Statistical learning: model evaluation and validation -- K-fold cross validation and self-help method

Posted by phpnewbie112 on Sat, 18 Dec 2021 22:37:18 +0100

1, K-fold cross validation
If the given sample data is sufficient, a simple method for model selection is to randomly cut the data set into three parts, including training set, verification set and test set. The training set is used to train the model.
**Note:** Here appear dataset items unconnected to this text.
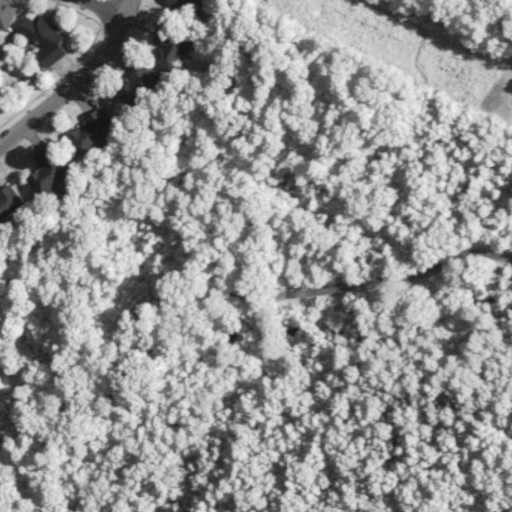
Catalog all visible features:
building: (184, 4)
road: (106, 8)
road: (126, 8)
building: (7, 13)
building: (45, 38)
building: (169, 49)
building: (140, 86)
road: (69, 87)
building: (93, 131)
building: (50, 173)
building: (9, 201)
road: (229, 295)
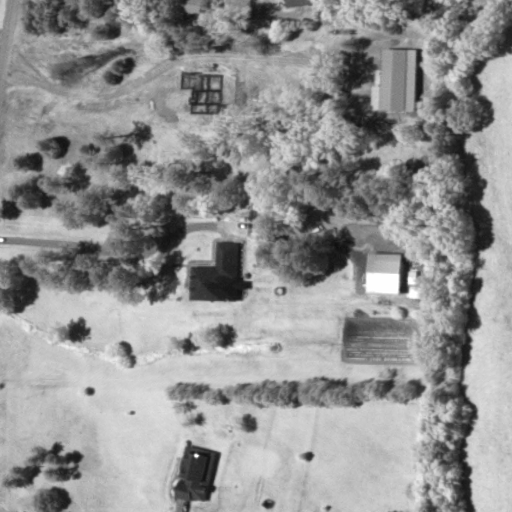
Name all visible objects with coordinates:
building: (298, 2)
road: (6, 30)
building: (384, 270)
building: (216, 272)
building: (194, 472)
building: (390, 510)
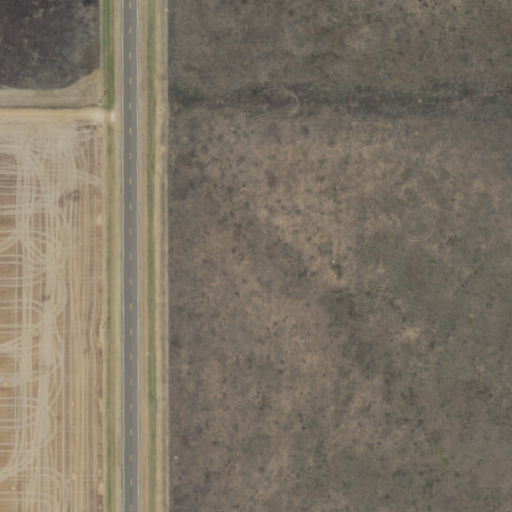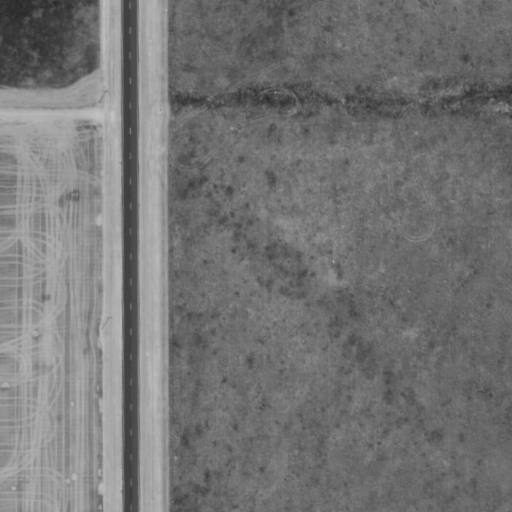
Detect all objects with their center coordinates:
road: (321, 84)
road: (129, 255)
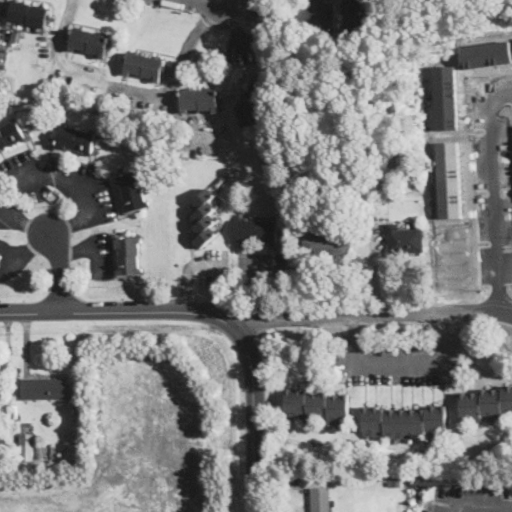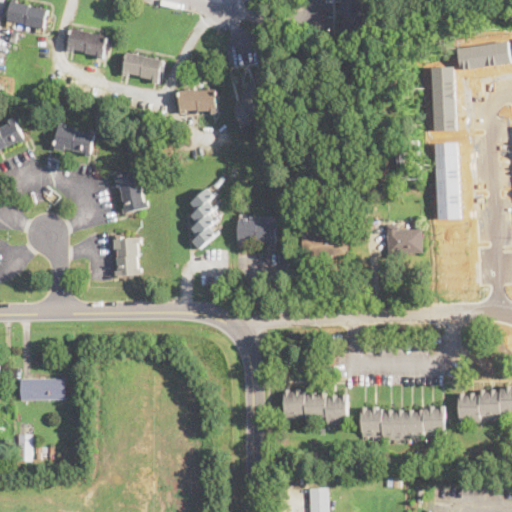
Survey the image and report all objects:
road: (198, 4)
road: (315, 7)
building: (28, 13)
building: (28, 14)
building: (350, 17)
building: (354, 17)
building: (13, 36)
building: (88, 41)
building: (89, 42)
building: (143, 65)
building: (145, 66)
road: (129, 90)
building: (255, 98)
building: (198, 99)
building: (200, 100)
building: (255, 100)
building: (10, 133)
building: (10, 134)
building: (76, 138)
building: (76, 139)
building: (336, 140)
building: (409, 160)
building: (299, 163)
building: (373, 163)
road: (50, 179)
building: (290, 184)
building: (48, 189)
building: (132, 191)
building: (133, 191)
road: (493, 192)
building: (204, 217)
building: (205, 218)
building: (419, 225)
building: (258, 231)
building: (258, 231)
building: (401, 239)
building: (406, 240)
building: (325, 244)
building: (129, 255)
building: (129, 255)
road: (188, 268)
road: (61, 271)
road: (213, 313)
road: (370, 315)
road: (398, 365)
road: (269, 370)
building: (0, 371)
building: (43, 387)
building: (44, 388)
building: (486, 402)
building: (486, 403)
building: (316, 405)
building: (317, 405)
building: (405, 421)
building: (404, 422)
building: (26, 446)
building: (27, 446)
building: (41, 451)
building: (7, 452)
building: (52, 453)
building: (395, 481)
building: (419, 494)
building: (320, 499)
building: (320, 500)
road: (476, 504)
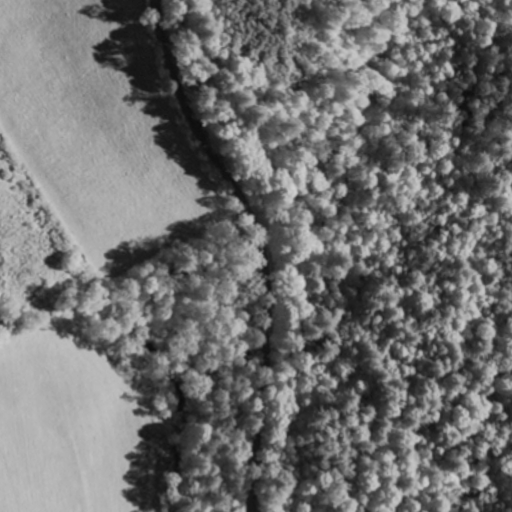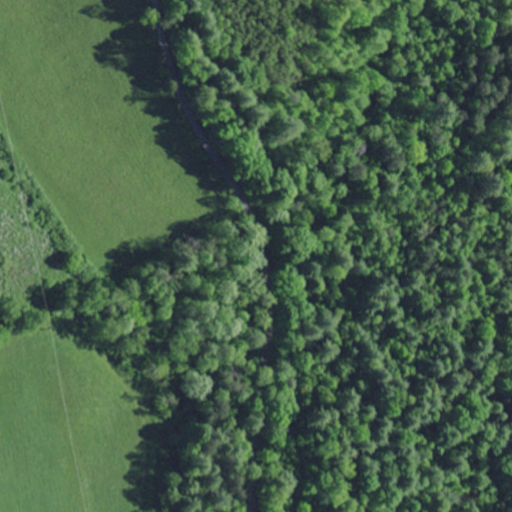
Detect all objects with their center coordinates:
road: (261, 244)
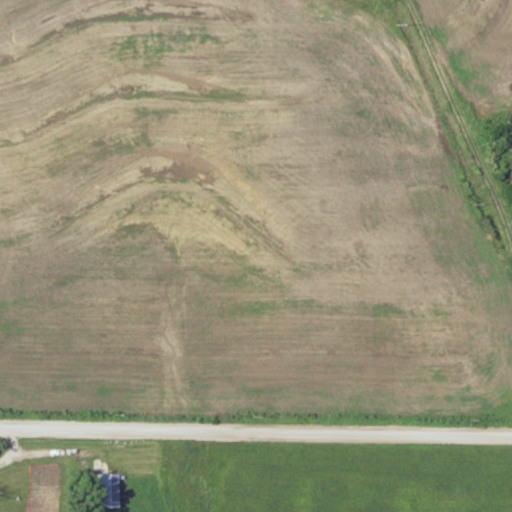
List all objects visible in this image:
road: (463, 116)
road: (256, 433)
building: (105, 489)
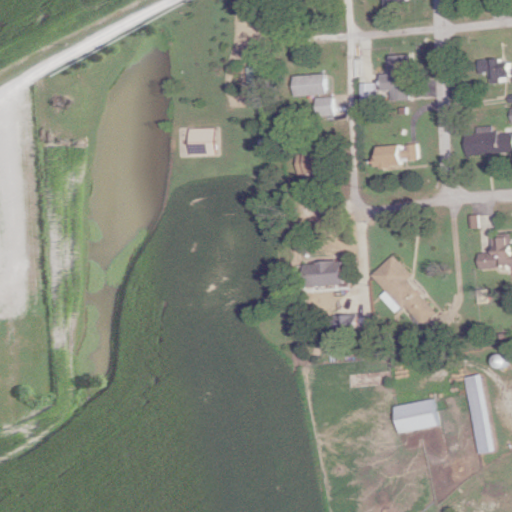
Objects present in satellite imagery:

Generally speaking, the amount of data is larger. The verification set is used to select the model, and the test set is used to finally evaluate the learning method (view the generalization ability of the model)
Among the learned models with different complexity, the model with the minimum prediction error for the verification set is selected. Because the verification set has enough data, it is also effective to use it for model selection.
However, in many practical applications, the data is insufficient. In order to better select the model, the cross validation method can be used. The basic idea of cross validation is to reuse data; The given data is segmented, and the segmented data set is combined into training set and test set. On this basis, training, testing and model selection are carried out repeatedly.
In the course, the teacher gave an example of using k-fold cross validation to select the hyperparameters of k-nearest neighbor algorithm, and calculated the accuracy of the model under different K values, so as to select the appropriate hyperparameters.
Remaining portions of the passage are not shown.